I risultati passati non sono un indicatore affidabile dei risultati futuri.
FAQ
Quali sono le previsioni sul prezzo del petrolio greggio?
Le previsioni sul prezzo del petrolio greggio variano per istituzione, riflettendo diverse ipotesi sull'interruzione dell'offerta, la crescita della domanda e quando lo Stretto di Hormuz potrebbe normalizzarsi. Le recenti previsioni sul Brent per il 2026 nell'articolo si raggruppano intorno a 90–100$/barile, mentre le previsioni sul WTI sono leggermente inferiori, riflettendo lo spread Brent–WTI in corso. Queste proiezioni non sono garantite. I prezzi del petrolio possono muoversi rapidamente se i rischi geopolitici si attenuano, le scorte cambiano o le aspettative sulla domanda cambiano.
Il prezzo del petrolio greggio potrebbe salire o scendere?
I prezzi del petrolio greggio potrebbero muoversi in entrambe le direzioni. I prezzi potrebbero salire se l'interruzione dell'offerta persiste, le scorte diminuiscono ulteriormente o il rischio geopolitico rimane elevato. Potrebbero scendere se i colloqui di pace progrediscono, lo Stretto di Hormuz riapre o i prezzi più alti pesano sulla domanda. Le decisioni sulla produzione OPEC+, l'offerta non-OPEC e le condizioni macroeconomiche potrebbero anche influenzare sia il WTI che il Brent. Questo rende le prospettive insolitamente ampie e sensibili a nuove informazioni.

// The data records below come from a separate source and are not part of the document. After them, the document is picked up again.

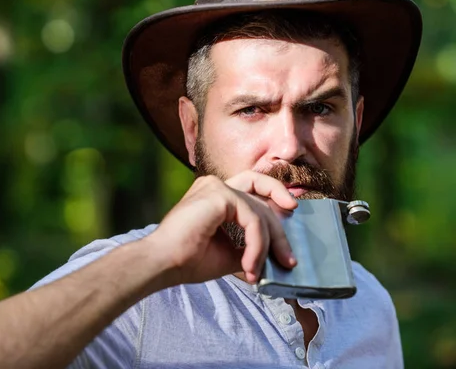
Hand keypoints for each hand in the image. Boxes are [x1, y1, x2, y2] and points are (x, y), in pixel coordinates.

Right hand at [149, 171, 297, 285]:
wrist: (164, 264)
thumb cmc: (188, 260)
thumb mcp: (229, 252)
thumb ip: (250, 245)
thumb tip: (275, 255)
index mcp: (215, 194)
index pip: (253, 188)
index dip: (275, 197)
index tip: (292, 214)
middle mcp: (215, 184)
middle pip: (262, 195)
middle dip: (279, 229)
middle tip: (289, 258)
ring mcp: (217, 186)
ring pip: (259, 211)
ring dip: (266, 244)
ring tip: (257, 271)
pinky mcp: (219, 194)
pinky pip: (252, 218)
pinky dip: (256, 244)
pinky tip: (249, 264)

Dovrei investire nel petrolio greggio?
Se il petrolio greggio è adatto a te dipende dai tuoi obiettivi, dalla tolleranza al rischio e dalla conoscenza del mercato. Il petrolio greggio può essere volatile, e il trading di CFD aggiunge ulteriore rischio perché la leva può amplificare sia i guadagni che le perdite. Prima di fare trading, considera come il petrolio si inserisce nella tua strategia più ampia, se comprendi i fattori che guidano i prezzi del WTI e del Brent, e come gestiresti il rischio. Questo articolo è solo informativo e non costituisce consulenza finanziaria.
Posso negoziare CFD sul petrolio greggio su Capital.com?
Sì, puoi negoziare CFD sul petrolio USA e CFD sul Brent su Capital.com. Negoziare CFD su materie prime ti consente di speculare sui movimenti di prezzo senza possedere l'asset sottostante e di assumere posizioni lunghe o corte. Tuttavia, i contratti per differenza (CFD) sono negoziati con margine, e la leva amplifica sia i profitti che le perdite. Dovresti assicurarti di comprendere come funziona il trading di CFD, valutare la tua tolleranza al rischio e riconoscere che le perdite possono verificarsi rapidamente.